**Instructions for the task:** Please show every line of the material below that contains the string "terms", matching case exactly.

(Dataset excerpts)
◇ ◇ ◇

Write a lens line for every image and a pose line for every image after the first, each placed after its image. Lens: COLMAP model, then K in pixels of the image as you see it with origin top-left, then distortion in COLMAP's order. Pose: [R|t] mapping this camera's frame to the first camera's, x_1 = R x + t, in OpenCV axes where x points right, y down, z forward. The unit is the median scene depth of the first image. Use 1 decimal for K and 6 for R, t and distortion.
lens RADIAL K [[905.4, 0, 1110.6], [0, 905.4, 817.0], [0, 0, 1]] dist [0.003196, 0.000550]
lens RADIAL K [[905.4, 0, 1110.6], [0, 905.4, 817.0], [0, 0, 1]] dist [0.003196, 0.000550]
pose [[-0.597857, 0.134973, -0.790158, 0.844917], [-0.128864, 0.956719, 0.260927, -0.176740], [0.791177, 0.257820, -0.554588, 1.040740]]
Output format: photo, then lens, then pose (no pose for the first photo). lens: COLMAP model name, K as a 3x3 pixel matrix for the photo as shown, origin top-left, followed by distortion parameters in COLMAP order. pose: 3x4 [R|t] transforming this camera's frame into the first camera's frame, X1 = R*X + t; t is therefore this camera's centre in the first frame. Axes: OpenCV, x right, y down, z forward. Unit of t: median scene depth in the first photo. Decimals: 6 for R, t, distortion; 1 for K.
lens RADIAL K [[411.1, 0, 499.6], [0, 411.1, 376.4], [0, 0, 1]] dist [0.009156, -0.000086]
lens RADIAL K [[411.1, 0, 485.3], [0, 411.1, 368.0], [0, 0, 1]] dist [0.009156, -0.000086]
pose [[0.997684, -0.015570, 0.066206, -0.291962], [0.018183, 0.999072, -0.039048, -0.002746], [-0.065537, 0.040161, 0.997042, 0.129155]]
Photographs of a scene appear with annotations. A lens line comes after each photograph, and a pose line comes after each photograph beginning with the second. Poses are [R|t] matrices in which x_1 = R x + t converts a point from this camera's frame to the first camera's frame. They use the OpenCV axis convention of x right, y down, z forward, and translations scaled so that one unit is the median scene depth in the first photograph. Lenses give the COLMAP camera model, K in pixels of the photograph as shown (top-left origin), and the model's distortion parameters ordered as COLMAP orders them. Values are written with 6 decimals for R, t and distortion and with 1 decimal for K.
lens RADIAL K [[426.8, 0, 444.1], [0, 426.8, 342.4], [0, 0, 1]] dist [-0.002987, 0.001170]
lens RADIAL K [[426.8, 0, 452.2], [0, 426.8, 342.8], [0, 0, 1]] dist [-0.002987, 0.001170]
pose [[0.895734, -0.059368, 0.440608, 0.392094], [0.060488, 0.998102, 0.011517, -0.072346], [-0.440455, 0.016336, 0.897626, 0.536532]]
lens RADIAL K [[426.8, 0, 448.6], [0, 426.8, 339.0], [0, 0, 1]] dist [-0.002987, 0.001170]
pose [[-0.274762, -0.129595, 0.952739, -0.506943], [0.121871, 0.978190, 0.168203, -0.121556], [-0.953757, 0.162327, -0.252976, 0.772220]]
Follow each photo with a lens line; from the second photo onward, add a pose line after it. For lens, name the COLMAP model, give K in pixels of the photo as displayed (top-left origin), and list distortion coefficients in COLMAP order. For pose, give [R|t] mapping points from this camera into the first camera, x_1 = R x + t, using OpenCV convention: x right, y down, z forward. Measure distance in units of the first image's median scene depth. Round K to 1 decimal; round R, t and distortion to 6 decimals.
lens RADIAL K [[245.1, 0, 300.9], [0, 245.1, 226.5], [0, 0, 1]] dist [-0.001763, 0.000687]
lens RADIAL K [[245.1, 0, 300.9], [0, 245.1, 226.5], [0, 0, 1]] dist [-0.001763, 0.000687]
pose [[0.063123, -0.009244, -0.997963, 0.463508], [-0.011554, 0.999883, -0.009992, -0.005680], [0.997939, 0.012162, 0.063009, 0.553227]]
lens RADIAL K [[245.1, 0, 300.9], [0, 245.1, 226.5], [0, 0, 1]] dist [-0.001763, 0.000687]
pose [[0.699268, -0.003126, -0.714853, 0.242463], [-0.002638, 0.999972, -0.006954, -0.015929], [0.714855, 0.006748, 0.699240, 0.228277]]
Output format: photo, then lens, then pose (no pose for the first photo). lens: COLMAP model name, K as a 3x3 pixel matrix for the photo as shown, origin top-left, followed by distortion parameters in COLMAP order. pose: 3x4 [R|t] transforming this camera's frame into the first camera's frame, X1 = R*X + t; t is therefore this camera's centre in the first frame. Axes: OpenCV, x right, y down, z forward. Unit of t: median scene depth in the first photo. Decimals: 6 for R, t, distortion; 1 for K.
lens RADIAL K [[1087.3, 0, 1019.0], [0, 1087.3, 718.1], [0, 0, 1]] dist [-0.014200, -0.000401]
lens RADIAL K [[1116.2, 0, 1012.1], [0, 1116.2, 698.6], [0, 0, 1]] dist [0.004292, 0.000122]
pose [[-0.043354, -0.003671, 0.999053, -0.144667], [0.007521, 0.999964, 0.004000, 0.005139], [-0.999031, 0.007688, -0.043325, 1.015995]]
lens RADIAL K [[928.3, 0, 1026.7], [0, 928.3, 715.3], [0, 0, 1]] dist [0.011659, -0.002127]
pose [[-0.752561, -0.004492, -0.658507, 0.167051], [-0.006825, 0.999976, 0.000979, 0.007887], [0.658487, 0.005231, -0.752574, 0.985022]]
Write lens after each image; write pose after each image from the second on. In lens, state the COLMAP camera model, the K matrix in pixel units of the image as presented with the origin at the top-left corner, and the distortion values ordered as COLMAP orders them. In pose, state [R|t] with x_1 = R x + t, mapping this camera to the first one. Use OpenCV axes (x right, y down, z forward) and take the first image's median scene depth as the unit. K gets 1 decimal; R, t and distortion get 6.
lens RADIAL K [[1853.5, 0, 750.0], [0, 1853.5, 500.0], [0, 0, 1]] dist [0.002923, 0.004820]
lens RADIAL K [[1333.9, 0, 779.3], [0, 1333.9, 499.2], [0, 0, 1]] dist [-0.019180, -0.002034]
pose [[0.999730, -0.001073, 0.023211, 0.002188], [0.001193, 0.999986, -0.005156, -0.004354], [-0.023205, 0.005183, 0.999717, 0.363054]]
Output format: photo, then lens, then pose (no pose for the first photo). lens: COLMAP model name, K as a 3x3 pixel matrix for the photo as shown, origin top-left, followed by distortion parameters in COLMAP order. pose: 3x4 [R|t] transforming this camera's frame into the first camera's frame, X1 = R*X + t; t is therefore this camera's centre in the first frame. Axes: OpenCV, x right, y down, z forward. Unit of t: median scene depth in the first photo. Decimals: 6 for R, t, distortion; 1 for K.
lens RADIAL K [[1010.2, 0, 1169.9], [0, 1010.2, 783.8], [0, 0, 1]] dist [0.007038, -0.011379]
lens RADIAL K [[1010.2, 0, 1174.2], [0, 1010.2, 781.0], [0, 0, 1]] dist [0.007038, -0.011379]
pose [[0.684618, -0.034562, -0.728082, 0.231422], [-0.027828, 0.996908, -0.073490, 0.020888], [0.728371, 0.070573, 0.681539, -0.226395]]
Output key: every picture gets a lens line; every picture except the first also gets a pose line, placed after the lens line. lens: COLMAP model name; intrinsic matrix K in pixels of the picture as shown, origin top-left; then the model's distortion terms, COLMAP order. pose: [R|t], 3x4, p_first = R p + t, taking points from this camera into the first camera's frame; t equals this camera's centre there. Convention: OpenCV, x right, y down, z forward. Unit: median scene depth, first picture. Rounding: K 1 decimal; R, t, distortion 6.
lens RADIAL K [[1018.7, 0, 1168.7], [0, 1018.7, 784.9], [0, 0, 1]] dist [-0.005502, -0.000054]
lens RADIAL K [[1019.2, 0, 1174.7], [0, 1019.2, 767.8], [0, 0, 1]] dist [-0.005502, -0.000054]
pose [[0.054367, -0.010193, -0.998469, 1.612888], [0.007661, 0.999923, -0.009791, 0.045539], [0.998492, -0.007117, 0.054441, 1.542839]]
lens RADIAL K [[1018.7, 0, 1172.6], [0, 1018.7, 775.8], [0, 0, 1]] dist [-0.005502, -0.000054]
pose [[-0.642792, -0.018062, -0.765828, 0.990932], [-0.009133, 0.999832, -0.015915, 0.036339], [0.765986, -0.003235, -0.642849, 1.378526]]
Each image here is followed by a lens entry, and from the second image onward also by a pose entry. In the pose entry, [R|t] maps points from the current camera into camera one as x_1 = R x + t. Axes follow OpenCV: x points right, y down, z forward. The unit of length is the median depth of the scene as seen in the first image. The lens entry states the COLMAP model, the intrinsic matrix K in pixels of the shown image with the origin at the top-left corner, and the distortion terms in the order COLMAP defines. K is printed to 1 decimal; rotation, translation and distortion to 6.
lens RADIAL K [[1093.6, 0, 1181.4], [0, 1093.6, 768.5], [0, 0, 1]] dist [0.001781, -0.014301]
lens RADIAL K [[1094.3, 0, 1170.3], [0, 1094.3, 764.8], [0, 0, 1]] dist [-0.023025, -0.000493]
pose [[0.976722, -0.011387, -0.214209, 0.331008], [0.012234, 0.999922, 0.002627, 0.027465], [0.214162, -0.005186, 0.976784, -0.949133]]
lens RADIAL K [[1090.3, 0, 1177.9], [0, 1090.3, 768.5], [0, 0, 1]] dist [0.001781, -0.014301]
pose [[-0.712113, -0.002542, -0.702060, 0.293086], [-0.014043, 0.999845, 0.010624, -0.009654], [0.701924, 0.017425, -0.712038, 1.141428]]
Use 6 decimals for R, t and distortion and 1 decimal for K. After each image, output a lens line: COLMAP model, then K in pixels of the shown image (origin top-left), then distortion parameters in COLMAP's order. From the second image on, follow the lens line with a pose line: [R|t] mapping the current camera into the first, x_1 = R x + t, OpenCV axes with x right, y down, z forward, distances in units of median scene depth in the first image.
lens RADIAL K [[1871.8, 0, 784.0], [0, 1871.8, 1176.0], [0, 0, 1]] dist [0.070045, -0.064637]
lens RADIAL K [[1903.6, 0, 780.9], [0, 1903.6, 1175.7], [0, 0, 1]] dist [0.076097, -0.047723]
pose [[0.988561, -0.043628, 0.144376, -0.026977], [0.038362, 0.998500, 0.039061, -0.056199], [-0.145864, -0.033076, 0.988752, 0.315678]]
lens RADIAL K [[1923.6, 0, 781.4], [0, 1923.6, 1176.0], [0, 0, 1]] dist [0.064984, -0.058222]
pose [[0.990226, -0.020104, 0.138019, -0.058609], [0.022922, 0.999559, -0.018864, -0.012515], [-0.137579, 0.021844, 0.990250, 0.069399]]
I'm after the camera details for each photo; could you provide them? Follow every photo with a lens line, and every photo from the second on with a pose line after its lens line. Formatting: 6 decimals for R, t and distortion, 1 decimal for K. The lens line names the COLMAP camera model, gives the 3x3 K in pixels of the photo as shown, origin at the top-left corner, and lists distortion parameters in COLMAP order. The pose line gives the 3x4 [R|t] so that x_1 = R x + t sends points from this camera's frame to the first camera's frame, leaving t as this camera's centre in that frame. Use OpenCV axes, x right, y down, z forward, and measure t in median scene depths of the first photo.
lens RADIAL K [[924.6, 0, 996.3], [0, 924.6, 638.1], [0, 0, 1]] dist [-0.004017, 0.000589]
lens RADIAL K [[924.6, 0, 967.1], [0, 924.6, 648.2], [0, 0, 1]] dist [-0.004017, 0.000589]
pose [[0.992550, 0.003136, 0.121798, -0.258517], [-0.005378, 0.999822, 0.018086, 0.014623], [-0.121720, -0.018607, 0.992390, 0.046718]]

◇ ◇ ◇

**Result of this task:**
Output key: every picture gets a lens line; every picture except the first also gets a pose line, placed after the lens line. lens: COLMAP model name; intrinsic matrix K in pixels of the picture as shown, origin top-left; then the model's distortion terms, COLMAP order. pose: [R|t], 3x4, p_first = R p + t, taking points from this camera into the first camera's frame; t equals this camera's centre there. Convention: OpenCV, x right, y down, z forward. Unit: median scene depth, first picture. Rounding: K 1 decimal; R, t, distortion 6.
Each image here is followed by a lens entry, and from the second image onward also by a pose entry. In the pose entry, [R|t] maps points from the current camera into camera one as x_1 = R x + t. Axes follow OpenCV: x points right, y down, z forward. The unit of length is the median depth of the scene as seen in the first image. The lens entry states the COLMAP model, the intrinsic matrix K in pixels of the shown image with the origin at the top-left corner, and the distortion terms in the order COLMAP defines. K is printed to 1 decimal; rotation, translation and distortion to 6.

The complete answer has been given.